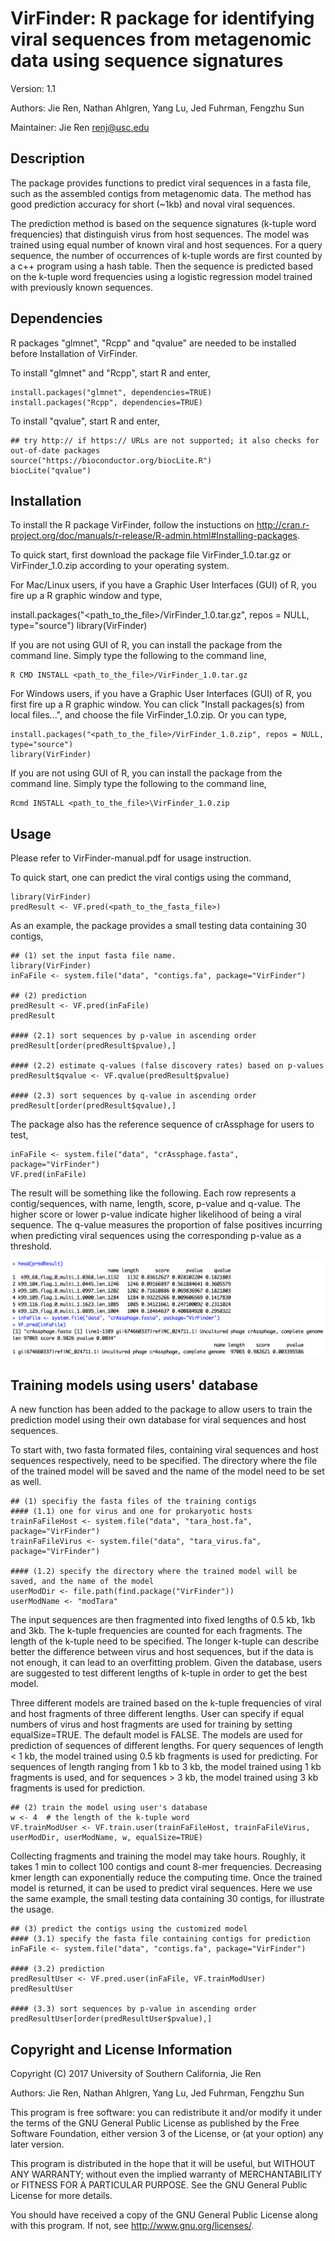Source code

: # VirFinder: R package for identifying viral sequences from metagenomic data using sequence signatures
Version: 1.1

Authors: Jie Ren, Nathan Ahlgren, Yang Lu, Jed Fuhrman, Fengzhu Sun

Maintainer: Jie Ren <renj@usc.edu>

Description
----------------

The package provides functions to predict viral sequences in a fasta file, such as the assembled contigs from metagenomic data. The method has good prediction accuracy for short (~1kb) and noval viral sequences.

The prediction method is based on the sequence signatures (k-tuple word frequencies) that distinguish virus from host sequences. The model was trained using equal number of known viral and host sequences. For a query sequence, the number of occurrences of k-tuple words are first counted by a c++ program using a hash table. Then the sequence is predicted based on the k-tuple word frequencies using a logistic regression model trained with previously known sequences.



Dependencies
---------------
R packages "glmnet", "Rcpp" and "qvalue" are needed to be installed before Installation of VirFinder.

To install "glmnet" and "Rcpp", start R and enter,
	
	install.packages("glmnet", dependencies=TRUE)
	install.packages("Rcpp", dependencies=TRUE)
  
  
To install "qvalue", start R and enter,

	## try http:// if https:// URLs are not supported; it also checks for out-of-date packages
	source("https://bioconductor.org/biocLite.R")
	biocLite("qvalue")





Installation
---------------
To install the R package VirFinder, follow the instuctions on http://cran.r-project.org/doc/manuals/r-release/R-admin.html#Installing-packages.

To quick start, first download the package file VirFinder_1.0.tar.gz or VirFinder_1.0.zip according to your operating system.

For Mac/Linux users, if you have a Graphic User Interfaces (GUI) of R, you fire up a R graphic window and type, 

  install.packages("<path_to_the_file>/VirFinder_1.0.tar.gz", repos = NULL, type="source")
	library(VirFinder)

If you are not using GUI of R, you can install the package from the command line. Simply type the following to the command line,

	R CMD INSTALL <path_to_the_file>/VirFinder_1.0.tar.gz



For Windows users, if you have a Graphic User Interfaces (GUI) of R, you first fire up a R graphic window. 
You can click "Install packages(s) from local files...", and choose the file VirFinder_1.0.zip. 
Or you can type, 

	install.packages("<path_to_the_file>/VirFinder_1.0.zip", repos = NULL, type="source")
	library(VirFinder)


If you are not using GUI of R, you can install the package from the command line. Simply type the following to the command line,

	Rcmd INSTALL <path_to_the_file>\VirFinder_1.0.zip
  

Usage
---------  
Please refer to VirFinder-manual.pdf for usage instruction.

To quick start, one can predict the viral contigs using the command,
   
    library(VirFinder)
    predResult <- VF.pred(<path_to_the_fasta_file>)
    
    
As an example, the package provides a small testing data containing 30 contigs, 

    ## (1) set the input fasta file name. 
    library(VirFinder)
    inFaFile <- system.file("data", "contigs.fa", package="VirFinder")
    
    ## (2) prediction
    predResult <- VF.pred(inFaFile)
    predResult
    
    #### (2.1) sort sequences by p-value in ascending order
    predResult[order(predResult$pvalue),]
    
    #### (2.2) estimate q-values (false discovery rates) based on p-values
    predResult$qvalue <- VF.qvalue(predResult$pvalue)
    
    #### (2.3) sort sequences by q-value in ascending order
    predResult[order(predResult$qvalue),]
    
The package also has the reference sequence of crAssphage for users to test, 

    inFaFile <- system.file("data", "crAssphage.fasta", package="VirFinder")
    VF.pred(inFaFile)

The result will be something like the following. Each row represents a contig/sequences, 
with name, length, score, p-value and q-value. The higher score or lower p-value 
indicate higher likelihood of being a viral sequence. 
The q-value measures the proportion of false positives incurring
when predicting viral sequences using the corresponding p-value as a threshold.


<p align="center">
  <img src="result_snapshot.png"/>
</p>



Training models using users' database
--------- 
A new function has been added to the package to allow users to train the prediction model 
using their own database for viral sequences and host sequences. 

To start with, two fasta formated files, containing viral sequences and host sequences respectively, need to be specified. 
The directory where the file of the trained model will be saved and the name of the model need to be set as well.

    ## (1) specifiy the fasta files of the training contigs
    #### (1.1) one for virus and one for prokaryotic hosts
    trainFaFileHost <- system.file("data", "tara_host.fa", package="VirFinder")
    trainFaFileVirus <- system.file("data", "tara_virus.fa", package="VirFinder")

    #### (1.2) specify the directory where the trained model will be saved, and the name of the model
    userModDir <- file.path(find.package("VirFinder"))
    userModName <- "modTara"
    
The input sequences are then fragmented into fixed lengths of 0.5 kb, 1kb and 3kb. 
The k-tuple frequencies are counted for each fragments. 
The length of the k-tuple need to be specified.
The longer k-tuple can describe better the difference between virus and host sequences, 
but if the data is not enough, it can lead to an overfitting problem. 
Given the database, users are suggested to test different lengths of k-tuple in order to get the best model.

Three different models are trained based on the k-tuple frequencies of viral and host fragments of three different lengths.
User can specify if equal numbers of virus and host fragments are used for training by setting equalSize=TRUE. 
The default model is FALSE.
The models are used for prediction of sequences of different lengths. 
For query sequences of length < 1 kb, the model trained using 0.5 kb fragments is used for predicting.
For sequences of length ranging from 1 kb to 3 kb, the model trained using 1 kb fragments is used, 
and for sequences > 3 kb, the model trained using 3 kb fragments is used for prediction. 


    ## (2) train the model using user's database
    w <- 4  # the length of the k-tuple word
    VF.trainModUser <- VF.train.user(trainFaFileHost, trainFaFileVirus, userModDir, userModName, w, equalSize=TRUE)

Collecting fragments and training the model may take hours. 
Roughly, it takes 1 min to collect 100 contigs and count 8-mer frequencies. 
Decreasing kmer length can exponentially reduce the computing time.
Once the trained model is returned, it can be used to predict viral sequences. 
Here we use the same example, the small testing data containing 30 contigs, for illustrate the usage.

    ## (3) predict the contigs using the customized model
    #### (3.1) specify the fasta file containing contigs for prediction
    inFaFile <- system.file("data", "contigs.fa", package="VirFinder")

    #### (3.2) prediction
    predResultUser <- VF.pred.user(inFaFile, VF.trainModUser)
    predResultUser

    #### (3.3) sort sequences by p-value in ascending order
    predResultUser[order(predResultUser$pvalue),]





Copyright and License Information
-----------------------------------

Copyright (C) 2017 University of Southern California, Jie Ren

Authors: Jie Ren, Nathan Ahlgren, Yang Lu, Jed Fuhrman, Fengzhu Sun

This program is free software: you can redistribute it and/or modify it under the terms of the GNU General Public License as published by the Free Software Foundation, either version 3 of the License, or (at your option) any later version.

This program is distributed in the hope that it will be useful, but WITHOUT ANY WARRANTY; without even the implied warranty of MERCHANTABILITY or FITNESS FOR A PARTICULAR PURPOSE. See the GNU General Public License for more details.

You should have received a copy of the GNU General Public License along with this program. If not, see http://www.gnu.org/licenses/.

----------------------------------------

### WHAT THIS TASK INVOLVES
Where a line in the listing above includes the string "biocLite", copy that line.

### TASK RESPONSE
	source("https://bioconductor.org/biocLite.R")
	biocLite("qvalue")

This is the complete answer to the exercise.